The emphasis on DEI initiatives isn’t going anywhere
A well-intentioned client shared with me recently some feedback they had gotten from a recent DEI program. The leader thought they were talking about DEI too much.
I was completely shocked that someone would say that. As someone that leads this conversation a lot inside organizations, my perception is we’re not talking about it enough. Having a DEI training or one-off event, or even a quarterly conversation series seems like a small amount of activity compared to other activities that are prioritized in organizations.
For the majority group (white, straight, cisgender, able-bodied men) who don’t often experience the adversity of diversity, it probably does feel like a lot. Especially since organizations had a very swift reaction to the events of the summer of 2020, The Great Resignation, and the increased competitive pressure for top talent.
The challenge is, diversity isn’t going away. In fact, the issue is getting much stronger and will continue to be necessary as we look at the next generation of top talent and our increasingly diverse consumer base.
The runway is getting shorter for DEI.
Bottom line, if you want to attract future generations in the workplace and as customers things are changing whether the majority group likes it or not.
Gen Z is the first majority non-white generation
31% of Gen Z identifies as LGBTQ+ with the majority of that in the form of gender non-binary
One in four Americans have a disability with most of those being in non-apparent disabilities
The fear of irrelevance
When talking openly about the DEI issues, we’re just trying to prepare you for the inevitable. Warning: if you don’t start focusing on DEI now, one day you will wake up and be irrelevant.
This may sound harsh to folks in the majority group. It was a surprise for me as well when I first started studying DEI and realized how clearly it would affect all aspects of our lives.
When people don’t see themselves as a part of the issue, we risk them feeling irrelevant. For many well-intentioned white men in my workshops, they will candidly share with me that they feel like they’re rooting against themselves when supporting diversity. And when I ask them why they do so nonetheless, they say that there’s usually someone in their life that they care about that’s affected by these issues or they themselves have experienced some adversity associated with non-apparent dimensions of diversity (political beliefs, religious beliefs, neurodiversity). They want them to win too.
Supporting DEI makes you more relevant to more people. It’s not a zero-sum game. There aren’t winners and losers. They’re just more winners when we work together.

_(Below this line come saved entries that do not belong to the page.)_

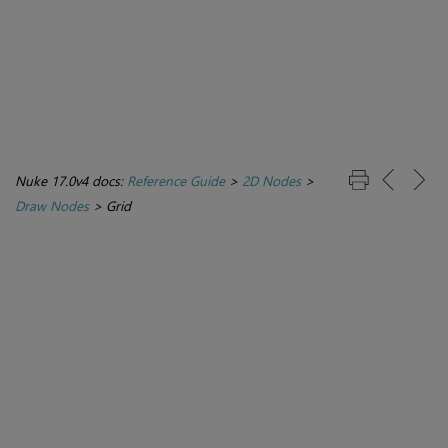
Nuke 17.0v4 docs:
Reference Guide
>
2D Nodes
>
Draw Nodes
>
Grid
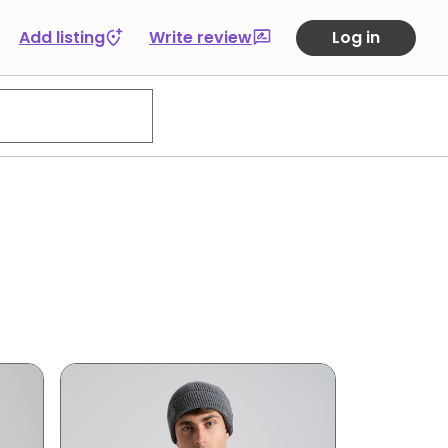
Add listing
Write review
Log in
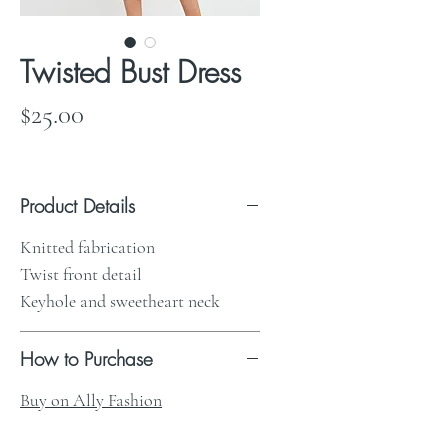
Twisted Bust Dress
Price
$25.00
Product Details
Knitted fabrication
Twist front detail
Keyhole and sweetheart neck
How to Purchase
Buy on Ally Fashion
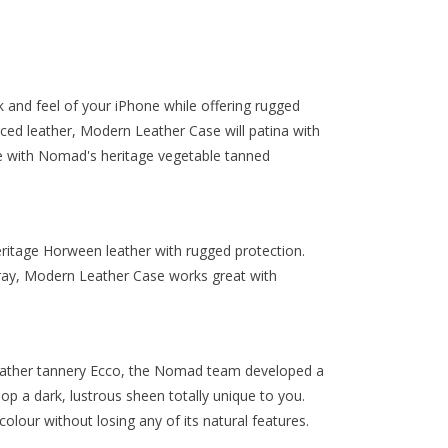
 and feel of your iPhone while offering rugged
ourced leather, Modern Leather Case will patina with
ble with Nomad's heritage vegetable tanned
tage Horween leather with rugged protection.
ray, Modern Leather Case works great with
leather tannery Ecco, the Nomad team developed a
lop a dark, lustrous sheen totally unique to you.
 colour without losing any of its natural features.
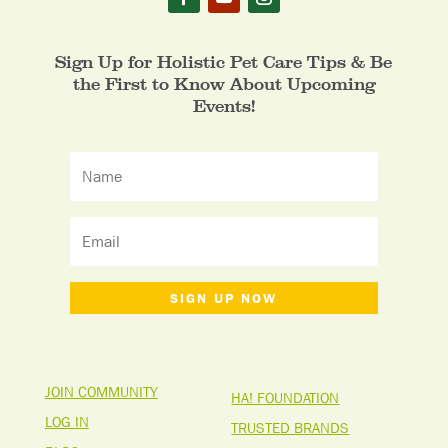
Sign Up for Holistic Pet Care Tips & Be
the First to Know About Upcoming
Events!
SIGN UP NOW
JOIN COMMUNITY
HA! FOUNDATION
LOG IN
TRUSTED BRANDS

When I have trouble not knowing what to say or do to be supportive about other marginalized communities, I’ve often asked my friends that experience the adversity of diversity. The most popular response is to keep talking.
Allies keep talking. When they see something inappropriate, they say something even if that means risking their own reputation or relationship with that person.
Staying engaged in the conversation doesn’t mean singing from the rooftops or showing up at protests or publishing DEI content frequently on social media. It could be any of those things but often it’s a choose-your-own-adventure approach. To keep talking might mean to continue to talk to your friends and family that struggle with DEI, bringing up DEI issues in the workplace, or mentoring and sponsoring people that are different from yourself.
The point of allyship is to be active. To use your voice, to amplify the voices of others, to help people that weren’t seen or heard be more seen and heard.
When we surface a problem or DEI issue, we might feel shame. Everyone was happy with the status quo and here we come derailing the conversation or pointing out something unpleasant. It’s important to apologize and own bad behavior, but apologizing for being an ally for someone and making people feel uncomfortable is not an option.
Women and people of color are so used to complying with the status quo and apologizing when they challenge it. It takes so much energy out of the message when we apologize for doing brave things. Instead of feeling that shame, shift that shame into joy. Choose to look at it as an opportunity to make things better and avoid difficult issues from happening again versus the personal shame of being the perceived “whistleblower.”